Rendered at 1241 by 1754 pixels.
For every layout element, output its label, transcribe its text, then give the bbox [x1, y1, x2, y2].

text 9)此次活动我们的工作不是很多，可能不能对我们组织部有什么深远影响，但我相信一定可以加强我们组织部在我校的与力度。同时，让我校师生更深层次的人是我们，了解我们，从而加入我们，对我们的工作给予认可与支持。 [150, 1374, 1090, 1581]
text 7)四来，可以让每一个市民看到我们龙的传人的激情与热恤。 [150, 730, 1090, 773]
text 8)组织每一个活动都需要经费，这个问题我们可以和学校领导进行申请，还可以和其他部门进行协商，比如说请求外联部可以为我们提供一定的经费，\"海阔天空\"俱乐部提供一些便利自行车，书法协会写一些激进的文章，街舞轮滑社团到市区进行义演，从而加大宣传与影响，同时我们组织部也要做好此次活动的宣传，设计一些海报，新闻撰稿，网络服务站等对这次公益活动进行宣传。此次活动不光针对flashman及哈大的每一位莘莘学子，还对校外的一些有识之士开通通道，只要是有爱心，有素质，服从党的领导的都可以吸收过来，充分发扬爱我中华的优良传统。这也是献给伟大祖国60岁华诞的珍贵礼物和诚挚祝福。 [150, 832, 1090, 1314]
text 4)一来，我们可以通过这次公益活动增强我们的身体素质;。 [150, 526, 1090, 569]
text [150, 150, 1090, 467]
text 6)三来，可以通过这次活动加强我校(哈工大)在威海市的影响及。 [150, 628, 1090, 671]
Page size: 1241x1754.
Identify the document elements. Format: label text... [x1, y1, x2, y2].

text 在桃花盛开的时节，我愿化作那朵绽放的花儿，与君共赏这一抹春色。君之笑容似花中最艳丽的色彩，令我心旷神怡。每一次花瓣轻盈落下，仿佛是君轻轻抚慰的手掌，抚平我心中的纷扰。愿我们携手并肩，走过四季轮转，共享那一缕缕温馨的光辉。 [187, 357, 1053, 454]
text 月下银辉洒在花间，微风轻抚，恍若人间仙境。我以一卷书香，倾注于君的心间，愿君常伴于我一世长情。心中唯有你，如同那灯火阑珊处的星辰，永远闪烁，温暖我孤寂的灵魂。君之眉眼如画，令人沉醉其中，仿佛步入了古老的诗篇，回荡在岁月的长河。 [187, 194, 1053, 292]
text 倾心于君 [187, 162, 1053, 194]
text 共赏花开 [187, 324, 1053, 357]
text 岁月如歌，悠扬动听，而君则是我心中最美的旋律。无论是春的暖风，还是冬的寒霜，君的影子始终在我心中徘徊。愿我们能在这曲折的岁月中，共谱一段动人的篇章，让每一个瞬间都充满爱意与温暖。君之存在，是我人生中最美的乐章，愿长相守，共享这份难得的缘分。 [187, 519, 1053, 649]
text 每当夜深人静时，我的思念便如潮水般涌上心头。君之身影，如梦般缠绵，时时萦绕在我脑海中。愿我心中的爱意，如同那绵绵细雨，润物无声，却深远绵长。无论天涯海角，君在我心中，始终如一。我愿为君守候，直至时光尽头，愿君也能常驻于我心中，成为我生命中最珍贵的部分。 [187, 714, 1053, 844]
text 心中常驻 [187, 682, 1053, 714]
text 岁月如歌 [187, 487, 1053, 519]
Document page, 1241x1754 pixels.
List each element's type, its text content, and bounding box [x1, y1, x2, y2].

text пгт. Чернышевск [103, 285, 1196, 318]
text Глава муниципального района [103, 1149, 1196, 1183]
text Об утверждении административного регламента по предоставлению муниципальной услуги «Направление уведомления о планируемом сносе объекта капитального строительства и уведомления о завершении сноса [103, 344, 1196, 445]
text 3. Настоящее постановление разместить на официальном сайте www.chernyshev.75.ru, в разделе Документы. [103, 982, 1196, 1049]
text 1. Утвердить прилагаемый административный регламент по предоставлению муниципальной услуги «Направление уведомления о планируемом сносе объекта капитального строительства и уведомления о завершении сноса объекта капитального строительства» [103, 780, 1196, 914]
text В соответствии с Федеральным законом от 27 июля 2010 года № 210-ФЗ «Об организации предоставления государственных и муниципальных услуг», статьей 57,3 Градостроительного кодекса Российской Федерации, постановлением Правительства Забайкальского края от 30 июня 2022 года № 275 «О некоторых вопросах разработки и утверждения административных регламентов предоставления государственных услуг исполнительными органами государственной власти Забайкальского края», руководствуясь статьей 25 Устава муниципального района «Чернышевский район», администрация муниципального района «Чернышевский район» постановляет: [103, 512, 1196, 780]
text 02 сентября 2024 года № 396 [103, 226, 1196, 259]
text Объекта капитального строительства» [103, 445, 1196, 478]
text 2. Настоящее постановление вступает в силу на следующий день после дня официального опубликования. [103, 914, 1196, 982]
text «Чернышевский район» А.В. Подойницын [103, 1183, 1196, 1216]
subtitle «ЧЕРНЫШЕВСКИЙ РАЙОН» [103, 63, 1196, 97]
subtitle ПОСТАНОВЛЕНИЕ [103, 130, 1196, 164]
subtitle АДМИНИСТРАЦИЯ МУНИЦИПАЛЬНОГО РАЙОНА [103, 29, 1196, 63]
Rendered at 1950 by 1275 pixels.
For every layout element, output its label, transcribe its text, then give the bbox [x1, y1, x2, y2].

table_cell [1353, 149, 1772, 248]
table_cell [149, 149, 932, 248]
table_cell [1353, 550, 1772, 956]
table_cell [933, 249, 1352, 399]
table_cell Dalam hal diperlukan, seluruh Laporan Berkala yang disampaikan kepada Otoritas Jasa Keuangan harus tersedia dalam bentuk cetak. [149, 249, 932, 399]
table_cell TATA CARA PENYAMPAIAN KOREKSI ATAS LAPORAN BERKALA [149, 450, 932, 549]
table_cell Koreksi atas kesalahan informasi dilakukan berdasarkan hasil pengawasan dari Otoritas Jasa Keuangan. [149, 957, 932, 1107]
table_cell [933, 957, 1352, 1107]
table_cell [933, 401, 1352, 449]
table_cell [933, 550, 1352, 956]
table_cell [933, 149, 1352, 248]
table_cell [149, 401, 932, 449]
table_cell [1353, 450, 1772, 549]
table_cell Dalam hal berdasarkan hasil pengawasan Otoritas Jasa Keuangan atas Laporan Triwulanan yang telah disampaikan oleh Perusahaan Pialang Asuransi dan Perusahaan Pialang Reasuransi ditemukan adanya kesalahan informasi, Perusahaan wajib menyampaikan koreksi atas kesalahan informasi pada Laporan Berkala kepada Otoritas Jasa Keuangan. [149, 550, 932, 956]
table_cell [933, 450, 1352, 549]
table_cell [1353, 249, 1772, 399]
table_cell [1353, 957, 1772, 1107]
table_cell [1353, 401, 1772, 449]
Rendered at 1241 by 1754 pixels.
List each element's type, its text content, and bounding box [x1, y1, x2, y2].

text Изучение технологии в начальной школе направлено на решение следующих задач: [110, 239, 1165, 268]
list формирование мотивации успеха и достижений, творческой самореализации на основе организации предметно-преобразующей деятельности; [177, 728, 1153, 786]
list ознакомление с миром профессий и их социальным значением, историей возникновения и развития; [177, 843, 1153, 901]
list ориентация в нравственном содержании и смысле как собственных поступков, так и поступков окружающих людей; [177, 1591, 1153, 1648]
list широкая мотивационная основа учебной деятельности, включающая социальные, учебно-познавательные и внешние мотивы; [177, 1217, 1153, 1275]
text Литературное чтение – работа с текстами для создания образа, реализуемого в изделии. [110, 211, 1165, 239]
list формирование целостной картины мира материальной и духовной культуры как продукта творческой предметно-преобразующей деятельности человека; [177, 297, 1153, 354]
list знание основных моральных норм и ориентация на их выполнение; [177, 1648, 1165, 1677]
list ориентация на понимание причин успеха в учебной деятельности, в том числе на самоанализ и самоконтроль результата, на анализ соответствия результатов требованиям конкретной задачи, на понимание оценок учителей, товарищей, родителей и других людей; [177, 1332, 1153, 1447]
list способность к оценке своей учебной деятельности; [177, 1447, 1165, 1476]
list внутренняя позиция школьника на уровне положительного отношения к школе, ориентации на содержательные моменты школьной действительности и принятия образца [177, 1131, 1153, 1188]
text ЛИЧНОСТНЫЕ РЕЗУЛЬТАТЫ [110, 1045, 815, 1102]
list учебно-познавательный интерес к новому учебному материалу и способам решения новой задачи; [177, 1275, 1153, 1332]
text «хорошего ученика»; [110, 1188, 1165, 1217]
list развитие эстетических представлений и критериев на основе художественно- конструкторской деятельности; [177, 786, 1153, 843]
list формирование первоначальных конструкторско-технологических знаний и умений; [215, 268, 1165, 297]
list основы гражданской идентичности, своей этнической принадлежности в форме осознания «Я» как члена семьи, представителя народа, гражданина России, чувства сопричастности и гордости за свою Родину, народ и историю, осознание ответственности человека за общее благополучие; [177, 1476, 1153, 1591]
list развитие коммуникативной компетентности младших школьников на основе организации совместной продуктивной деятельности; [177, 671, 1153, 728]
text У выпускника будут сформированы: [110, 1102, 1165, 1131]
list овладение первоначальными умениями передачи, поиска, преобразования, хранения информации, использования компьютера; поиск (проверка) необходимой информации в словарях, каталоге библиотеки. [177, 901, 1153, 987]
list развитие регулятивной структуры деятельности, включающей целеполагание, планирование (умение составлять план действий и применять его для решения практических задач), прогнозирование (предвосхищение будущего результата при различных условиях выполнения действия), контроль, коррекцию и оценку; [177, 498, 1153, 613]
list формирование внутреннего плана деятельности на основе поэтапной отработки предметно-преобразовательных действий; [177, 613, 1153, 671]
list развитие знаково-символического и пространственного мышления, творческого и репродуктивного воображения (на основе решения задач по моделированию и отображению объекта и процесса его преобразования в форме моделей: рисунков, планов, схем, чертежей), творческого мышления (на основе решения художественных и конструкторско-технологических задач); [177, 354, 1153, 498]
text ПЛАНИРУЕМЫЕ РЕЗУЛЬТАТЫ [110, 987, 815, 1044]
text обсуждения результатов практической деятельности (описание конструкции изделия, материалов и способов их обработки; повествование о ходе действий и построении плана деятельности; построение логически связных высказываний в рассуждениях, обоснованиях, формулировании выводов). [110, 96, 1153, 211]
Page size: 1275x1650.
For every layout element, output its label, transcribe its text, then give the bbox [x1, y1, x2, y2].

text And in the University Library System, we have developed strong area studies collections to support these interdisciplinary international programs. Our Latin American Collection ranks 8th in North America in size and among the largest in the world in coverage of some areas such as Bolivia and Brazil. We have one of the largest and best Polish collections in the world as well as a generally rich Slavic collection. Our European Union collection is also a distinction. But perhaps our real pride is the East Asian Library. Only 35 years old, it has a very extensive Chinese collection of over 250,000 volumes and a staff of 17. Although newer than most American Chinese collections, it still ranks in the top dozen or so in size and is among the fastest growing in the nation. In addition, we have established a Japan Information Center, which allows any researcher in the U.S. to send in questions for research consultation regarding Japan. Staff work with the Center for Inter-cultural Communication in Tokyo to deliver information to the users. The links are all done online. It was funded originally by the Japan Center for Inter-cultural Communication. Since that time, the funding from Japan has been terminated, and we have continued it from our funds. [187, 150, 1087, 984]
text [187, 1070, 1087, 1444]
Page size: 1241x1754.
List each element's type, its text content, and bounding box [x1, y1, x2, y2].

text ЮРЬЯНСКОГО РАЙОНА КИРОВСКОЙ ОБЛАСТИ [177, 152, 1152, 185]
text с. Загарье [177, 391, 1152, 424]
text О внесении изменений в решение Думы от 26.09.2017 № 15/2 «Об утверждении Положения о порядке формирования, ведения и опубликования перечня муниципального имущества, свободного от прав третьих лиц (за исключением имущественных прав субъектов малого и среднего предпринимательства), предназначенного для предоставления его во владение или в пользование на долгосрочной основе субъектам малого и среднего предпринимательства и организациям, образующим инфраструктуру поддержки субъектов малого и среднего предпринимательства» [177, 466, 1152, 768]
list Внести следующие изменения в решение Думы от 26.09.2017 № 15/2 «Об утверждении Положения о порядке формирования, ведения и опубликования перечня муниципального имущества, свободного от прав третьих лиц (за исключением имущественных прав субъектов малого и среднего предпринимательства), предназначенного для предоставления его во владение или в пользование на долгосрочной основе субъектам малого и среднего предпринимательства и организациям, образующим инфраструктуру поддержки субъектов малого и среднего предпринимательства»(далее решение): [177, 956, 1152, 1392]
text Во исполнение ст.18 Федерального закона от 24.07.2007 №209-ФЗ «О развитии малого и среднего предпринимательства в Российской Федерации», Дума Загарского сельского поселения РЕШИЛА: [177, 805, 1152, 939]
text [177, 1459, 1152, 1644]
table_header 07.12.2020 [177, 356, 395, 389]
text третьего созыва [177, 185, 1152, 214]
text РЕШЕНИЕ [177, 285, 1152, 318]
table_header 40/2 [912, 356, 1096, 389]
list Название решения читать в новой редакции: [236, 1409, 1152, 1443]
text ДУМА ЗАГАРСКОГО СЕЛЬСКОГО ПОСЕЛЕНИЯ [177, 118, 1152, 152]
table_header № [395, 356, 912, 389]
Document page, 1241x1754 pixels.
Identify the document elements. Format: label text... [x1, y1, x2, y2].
---
[YOUR INSTRUCTIONS]: How many lines in the material contain the string "岁月如歌"? Reply with the number and nothing else.

[SOLUTION FOR THIS TASK]: 2